Orada kimse var mı!
Türk atletizmi üzerinde dolaşan doping gölgesiyle ilgili yaptığımız haber karşısında camianın çalkalandığı kulağımıza kadar geldi. Lakin Atletizm Federasyonu'ndan ne ses var, ne seda! Unutmayalım ki sükut ikrardan gelir!

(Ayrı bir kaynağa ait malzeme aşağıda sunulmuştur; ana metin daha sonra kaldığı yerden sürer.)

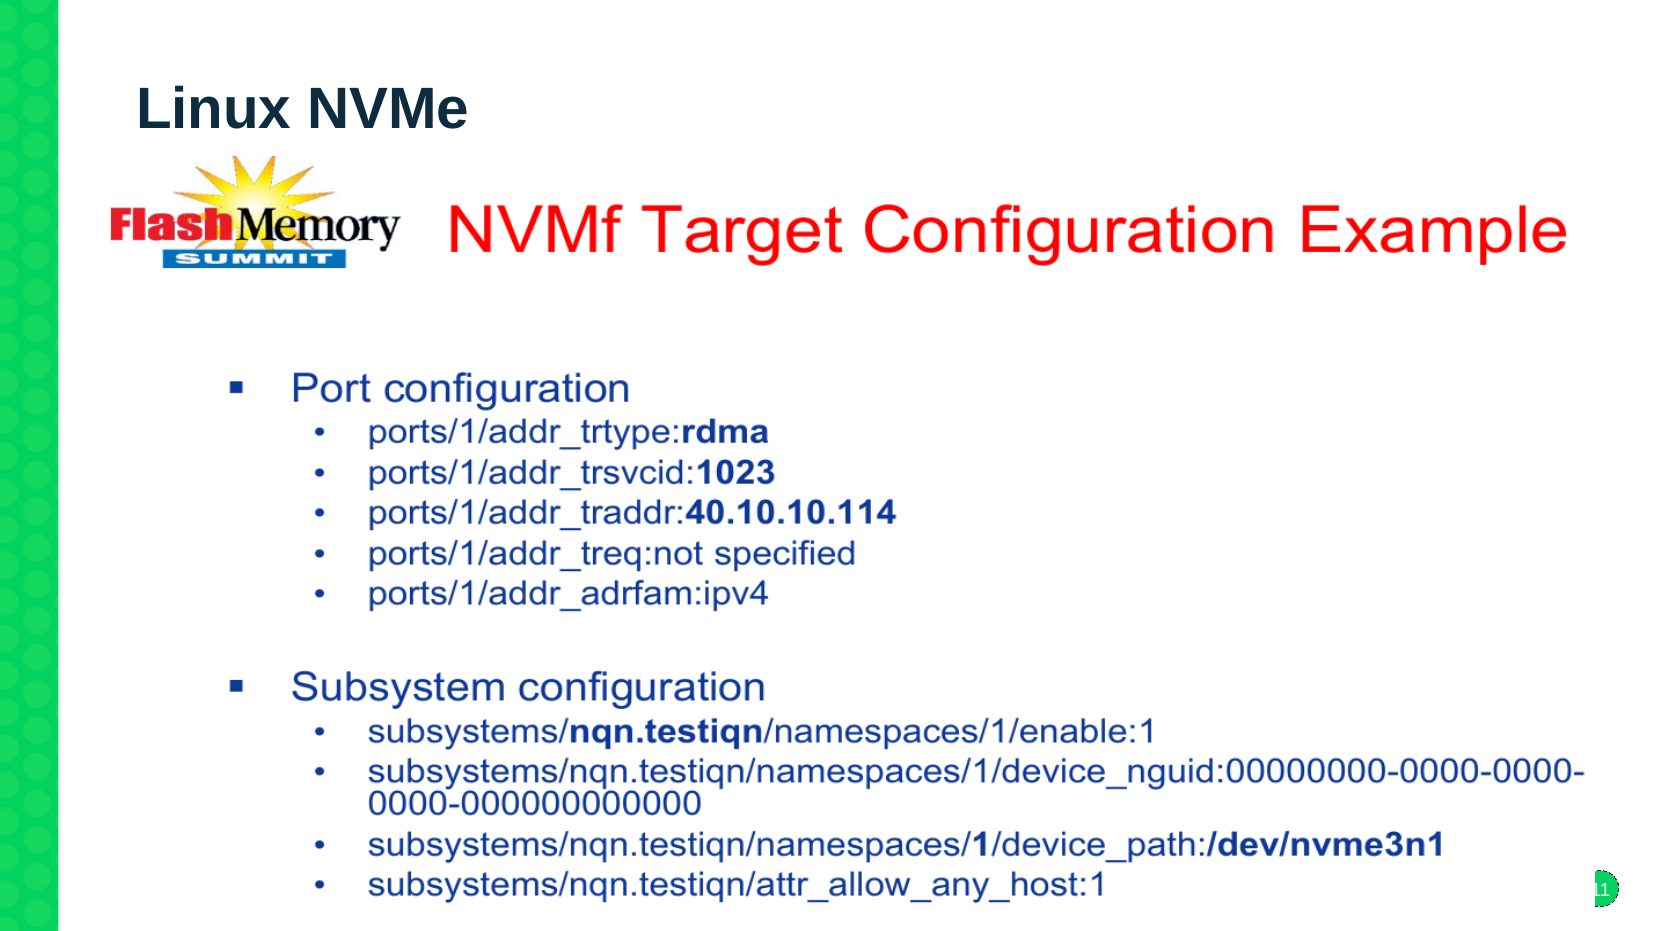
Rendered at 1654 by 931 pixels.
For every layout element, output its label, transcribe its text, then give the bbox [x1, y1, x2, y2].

Bugün de atletizmi yazmaya devam edeceğiz. Bazıları, tam da 2020 Olimpiyat ve Paralimpik Oyunları adayı İstanbul’un görücüye çıkacağı günlerde dopingti, skandaldı türünden imajımızı olumsuz etkileyecek haber ve yorumlarda bulunmanın doğru olmadığını düşünse de, biz aynı fikirde değiliz. Böyle düşünenlerin gerekçesi ulusal menfaatler. Oysa ulusal menfaatlerimizi düşünüyorsak işe doğru gitmeyen şeyleri düzeltmekle başlamalıyız.
Son 1 yılda 8 sporcusu ceza alan, 1’i de yolda olan Türk atletizminin üzerindeki doping lekesini temizlemek önceliğimiz olmalıdır. Başarılarla hep beraber gururlanalım, ama bu başarılara gölge düşürecek davranışlardan da kaçınalım.
Sanki duvara konuşuyoruz!
IAAF’in dünya yüzeyinde faal 17 atleti soruşturması, bu listede 4 de Türk atletinin bulunması, bir ünlü atletimizin de numunesinin pozitif çıkması hafife alınacak, geçiştirilecek bir mesele değildir. Soruşturulan atletlerimizin uzun süredir pistlerden uzak olduğunu, yarışmalara çıkmadığını da hesaba katarsak olayın vehameti kendiliğinden ortaya çıkar.
Bu konuda Atletizm Federasyonu’nu göreve çağıracağız. İki ay önce yazmıştık, ardından bir kez daha aynı konuya temas ettik. Son olarak önceki gün kanayan yaraya bir kez daha parmak bastık. Atletizm camiasının önceki gün çıkan haberimiz üzerine çalkalandığı haberleri kulağımıza kadar geldi. Lakin Atletizm Federasyonu’ndan hâlâ ses seda yok. Sanki buza yazıyoruz, duvara konuşuyoruz! Değişmez bir realite vardır: Susmak kabullenmektir! Federasyonun da söyleyeceği bir şeyler olmalı. Eğer konuşurlarsa sayfalarımız, sütunlarımız her zaman açıktır. Sayın Mehmet Terzi, bir şeyler söylemenizi bekliyoruz.